It is inevitable that new variants of Covid will continue to enter the country, scientists warned over the weekend, saying there were “obvious flaws” in the government’s system of reopening international travel to and from the country. from England.
On Friday, ministers ruled that some international travel could resume from May 17, with travelers from England being allowed to return from “green list” destinations without the need for quarantine. Portugal and Israel are on the list, along with South Georgia, the Faroe Islands and the Falklands.
However, it is understood that members of the Scientific Advisory Group for Emergencies (Sage) are concerned that the government traffic light system is “window dressing” and not based on evidence of the risk of spread. of variants.
These concerns are shared by other scientists such as Professor Martin Hibberd of the London School of Hygiene and Tropical Medicine (LSHTM), who told the Observer that further testing was needed before international travel was allowed to reopen. With the current approach, it was inevitable that new variants would enter the country, he said.
“While in the UK we look forward to fewer illnesses and fewer restrictions, this is not the case in most countries around the world. Indeed, for many countries infections are likely to appear in waves for at least another year and possibly longer. As a result, imports are likely to become an increasingly important part of new transmissions circulating in the UK. We need to develop an effective strategy to deal with competing desires to allow international travel, while minimizing the circulation of the virus in the UK.
“From an infectious disease perspective, for travel I would like to see more testing, preferably with professionally collected swabs, and more support for quarantine, at home when possible – and whose compliance can be verified – as well as an effective tracing program. “
This point was supported by another LSHTM expert, Martin McKee, professor of European public health. “If everyone from England going to Portugal mingled only with Portuguese, that would be one thing.
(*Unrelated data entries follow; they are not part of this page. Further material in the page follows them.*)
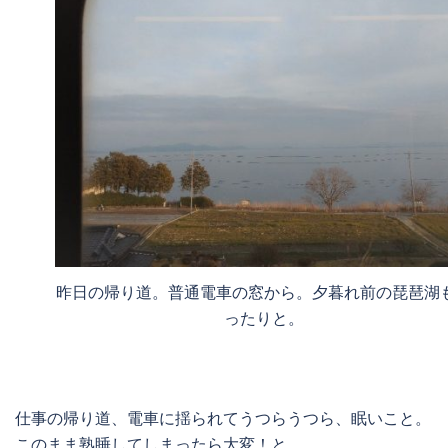
昨日の帰り道。普通電車の窓から。夕暮れ前の琵琶湖
ったりと。
仕事の帰り道、電車に揺られてうつらうつら、眠いこと。
このまま熟睡してしまったら大変！と、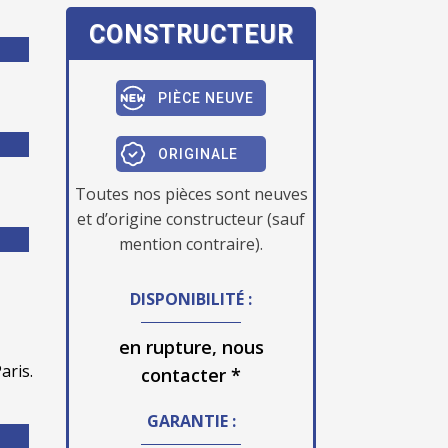
CONSTRUCTEUR
PIÈCE NEUVE
ORIGINALE
Toutes nos pièces sont neuves
et d’origine constructeur (sauf
mention contraire).
DISPONIBILITÉ :
en rupture, nous
aris.
contacter *
GARANTIE :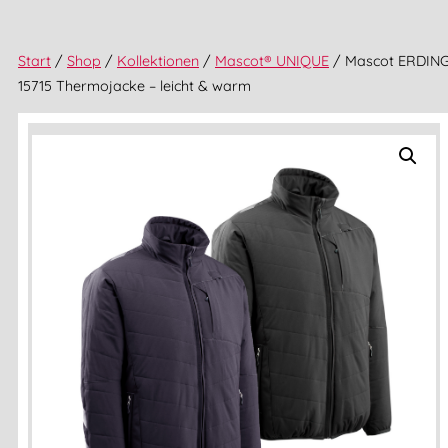
Start
/
Shop
/
Kollektionen
/
Mascot® UNIQUE
/ Mascot ERDIN
15715 Thermojacke – leicht & warm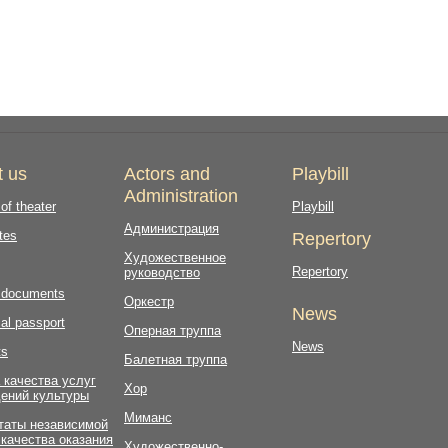
t us
Actors and
Playbill
Administration
 of theater
Playbill
Администрация
tes
Repertory
Художественное
Repertory
руководство
l documents
Оркестр
News
al passport
Оперная труппа
News
ts
Балетная труппа
 качества услуг
Хор
ений культуры
Миманс
таты независимой
 качества оказания
Художественно-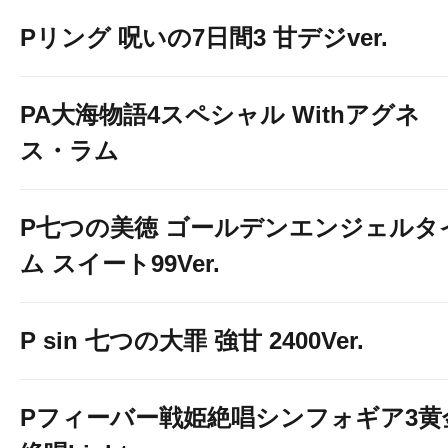
Pリング 呪いの7日間3 甘デジver.
PA大海物語4スペシャル Withアグネ
ス・ラム
P七つの美徳 ゴールデンエンジェルタ
ム スイート99Ver.
P sin 七つの大罪 強甘 2400Ver.
Pフィーバー戦姫絶唱シンフォギア3黄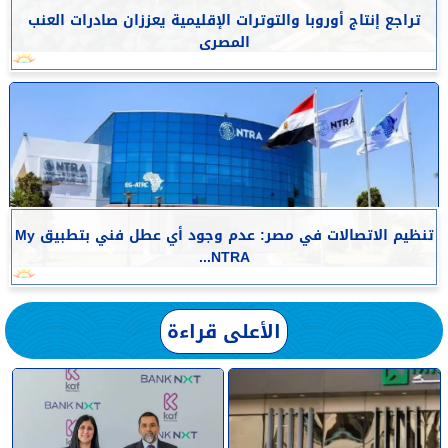
تراجع إنتاج أوروبا والتوترات الإقليمية يعززان صادرات العنب
المصرى
تنظيم الاتصالات في مصر: عدم وجود أي عطل فني بتطبيق My
NTRA...
الأعلى قراءة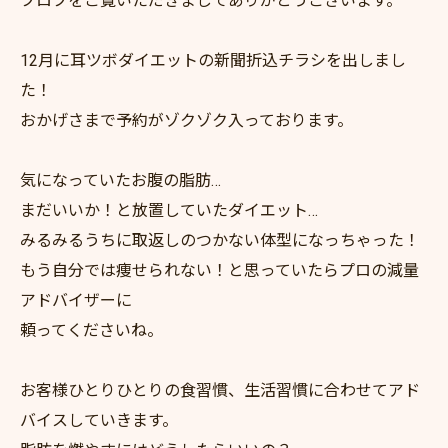
ブロブをご覧いただきましてありがとうございます。
12月に耳ツボダイエットの新聞折込チラシを出しまし
た！
おかげさまで予約がゾクゾク入っております。
気になっていたお腹の脂肪…
まだいいか！と放置していたダイエット…
みるみるうちに取返しのつかない体型になっちゃった！
もう自分では痩せられない！と思っていたらプロの減量
アドバイザーに
頼ってくださいね。
お客様ひとりひとりの食習慣、生活習慣に合わせてアド
バイスしていきます。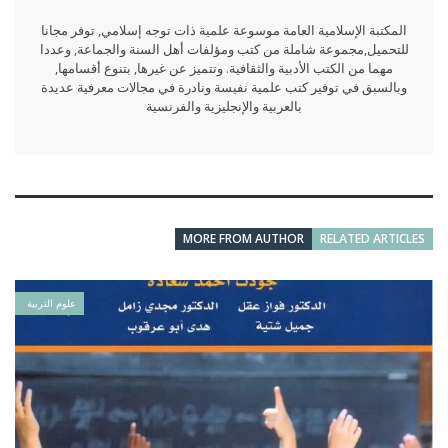
المكتبة الإسلامية العامة موسوعة علمية ذات توجه إسلامي, توفر مجانا
للتحميل,مجموعة شاملة من كتب ومؤلفات أهل السنة والجماعة, وعددا
مهما من الكتب الأدبية والثقافية. وتتميز عن غيرها, بتنوع أقسامها,
وبالسبق في توفير كتب علمية نفيسة ونادرة في مجالات معرفية عديدة
بالعربية والإنجليزية والفرنسية
MORE FROM AUTHOR
RELATED ARTICLES
علوم التربية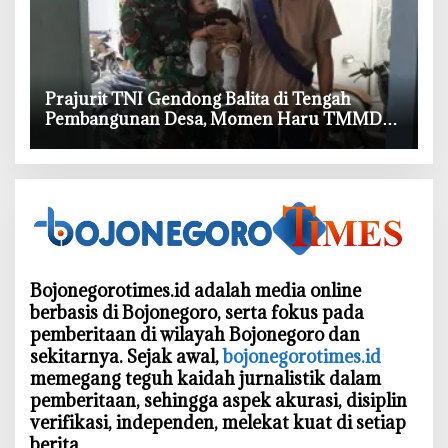
‎Prajurit TNI Gendong Balita di Tengah
Pembangunan Desa, Momen Haru TMMD
Bojonegoro
Bojonegorotimes.id adalah media online
berbasis di Bojonegoro, serta fokus pada
pemberitaan di wilayah Bojonegoro dan
sekitarnya. Sejak awal,
bojonegorotimes.id
memegang teguh kaidah jurnalistik dalam
pemberitaan, sehingga aspek akurasi, disiplin
verifikasi, independen, melekat kuat di setiap
berita.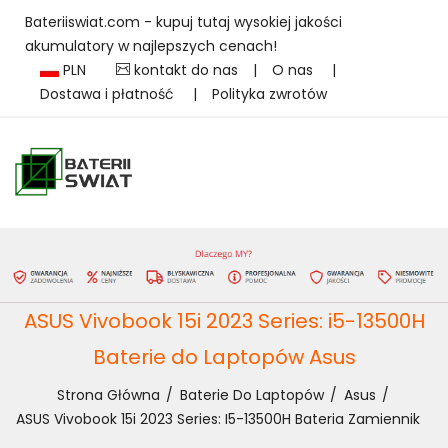
Bateriiswiat.com - kupuj tutaj wysokiej jakości
akumulatory w najlepszych cenach!
PLN
kontakt do nas
|
O nas
|
Dostawa i płatność
|
Polityka zwrotów
ASUS Vivobook 15i 2023 Series: i5-13500H
Baterie do Laptopów Asus
Strona Główna
Baterie Do Laptopów
Asus
ASUS Vivobook 15i 2023 Series: I5-13500H Bateria Zamiennik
But if you go to a Portuguese resort town, you are likely to mingle with people from other places.
“The yardstick you should look at is not the infection rate and vaccination rate in the host country, but among the people you are likely to mix with. This is an obvious flaw. And if you’re going to go through any airport, you’re going to mix with people who are going to come from other places. “
As a result, some health experts have called for overseas vacations to be subject to strict controls. Gurch Randhawa, professor of diversity in public health at the University of Bedfordshire, said people should currently only take vacations in the UK.
“Allowing a vacation abroad without universal quarantine measures for all countries is not a risk we should be taking,” he said. “Without strict measures, we will have more deaths from Covid-19 in the coming months from the imported variants, as the vaccines have reduced their effectiveness against some of these different strains.”
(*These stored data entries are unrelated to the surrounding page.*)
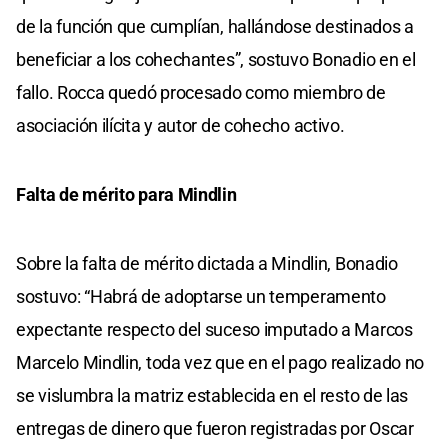
de la función que cumplían, hallándose destinados a
beneficiar a los cohechantes”, sostuvo Bonadio en el
fallo. Rocca quedó procesado como miembro de
asociación ilícita y autor de cohecho activo.
Falta de mérito para Mindlin
Sobre la falta de mérito dictada a Mindlin, Bonadio
sostuvo: “Habrá de adoptarse un temperamento
expectante respecto del suceso imputado a Marcos
Marcelo Mindlin, toda vez que en el pago realizado no
se vislumbra la matriz establecida en el resto de las
entregas de dinero que fueron registradas por Oscar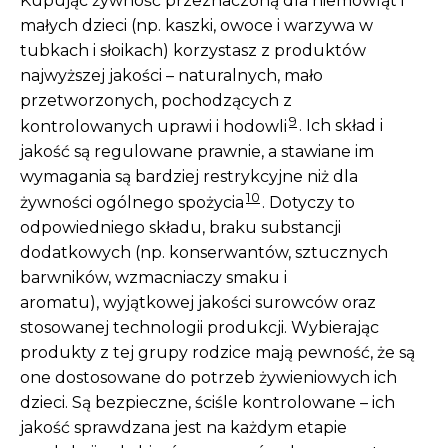
małych dzieci (np. kaszki, owoce i warzywa w
tubkach i słoikach) korzystasz z produktów
najwyższej jakości – naturalnych, mało
przetworzonych, pochodzących z
9
kontrolowanych uprawi i hodowli
. Ich skład i
jakość są regulowane prawnie, a stawiane im
wymagania są bardziej restrykcyjne niż dla
10
żywności ogólnego spożycia
. Dotyczy to
odpowiedniego składu, braku substancji
dodatkowych (np. konserwantów, sztucznych
barwników, wzmacniaczy smaku i
aromatu), wyjątkowej jakości surowców oraz
stosowanej technologii produkcji. Wybierając
produkty z tej grupy rodzice mają pewność, że są
one dostosowane do potrzeb żywieniowych ich
dzieci. Są bezpieczne, ściśle kontrolowane – ich
jakość sprawdzana jest na każdym etapie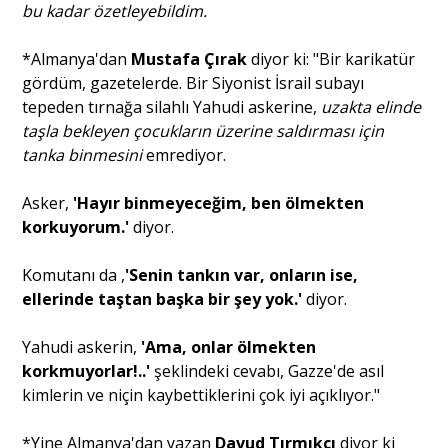
bu kadar özetleyebildim.
*Almanya'dan
Mustafa Çırak
diyor ki: "Bir karikatür
gördüm, gazetelerde. Bir Siyonist İsrail subayı
tepeden tırnağa silahlı Yahudi askerine,
uzakta elinde
taşla bekleyen çocukların üzerine saldırması için
tanka binmesini
emrediyor.
Asker,
'Hayır binmeyeceğim, ben ölmekten
korkuyorum.'
diyor.
Komutanı da ,
'Senin tankın var, onların ise,
ellerinde taştan başka bir şey yok.'
diyor.
Yahudi askerin,
'Ama, onlar ölmekten
korkmuyorlar!..'
şeklindeki cevabı, Gazze'de asıl
kimlerin ve niçin kaybettiklerini çok iyi açıklıyor."
*Yine Almanya'dan yazan
Davud Tırmıkçı
diyor ki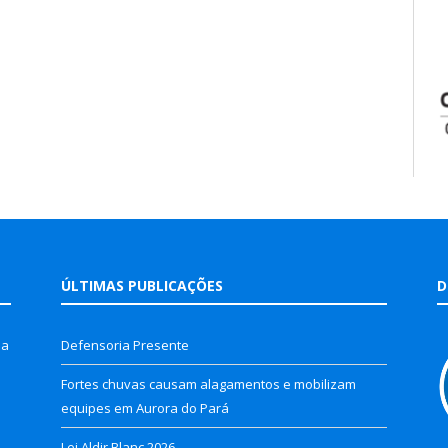
ÚLTIMAS PUBLICAÇÕES
D
la
Defensoria Presente
Fortes chuvas causam alagamentos e mobilizam
equipes em Aurora do Pará
Lei Aldir Blanc 2026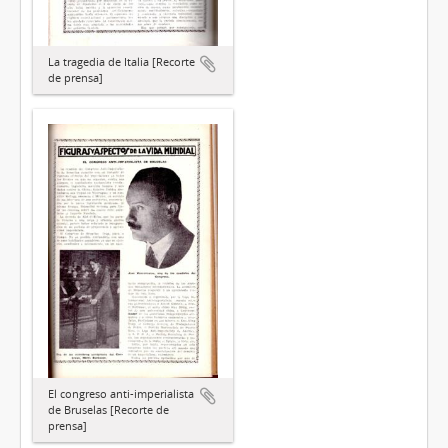
La tragedia de Italia [Recorte
de prensa]
El congreso anti-imperialista
de Bruselas [Recorte de
prensa]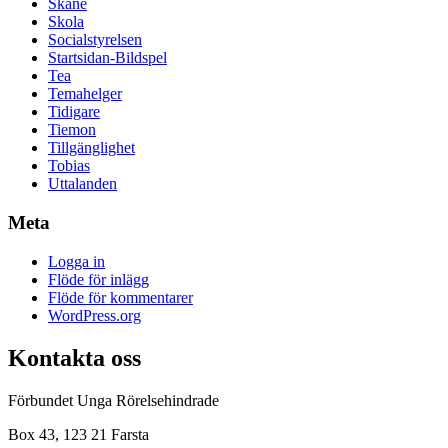
Skåne
Skola
Socialstyrelsen
Startsidan-Bildspel
Tea
Temahelger
Tidigare
Tiemon
Tillgänglighet
Tobias
Uttalanden
Meta
Logga in
Flöde för inlägg
Flöde för kommentarer
WordPress.org
Kontakta oss
Förbundet Unga Rörelsehindrade
Box 43, 123 21 Farsta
The warnings were issued as travel agencies hailed their best day for vacation sales in months. Tui, the UK’s largest holiday company, said it saw a huge increase in bookings, with 60% of all vacations sold on Friday being trips to Portugal.
The firm added that new flights and additional vacations had been added for people who wanted to “get away from it all as quickly as possible.” Likewise, Thomas Cook said vacations in Portugal had been its “number one seller” since the government announced overseas travel.
Contrary to warnings from some British scientists, Clive Dix – who recently resigned as interim head of the UK vaccine task force – said he believed there would be “no virus circulating in the country. United Kingdom ”by August. He told the Telegraph that the British vaccination program “would probably have protected the population from all known variants”, which meant that the country would be “safe for the winter to come”.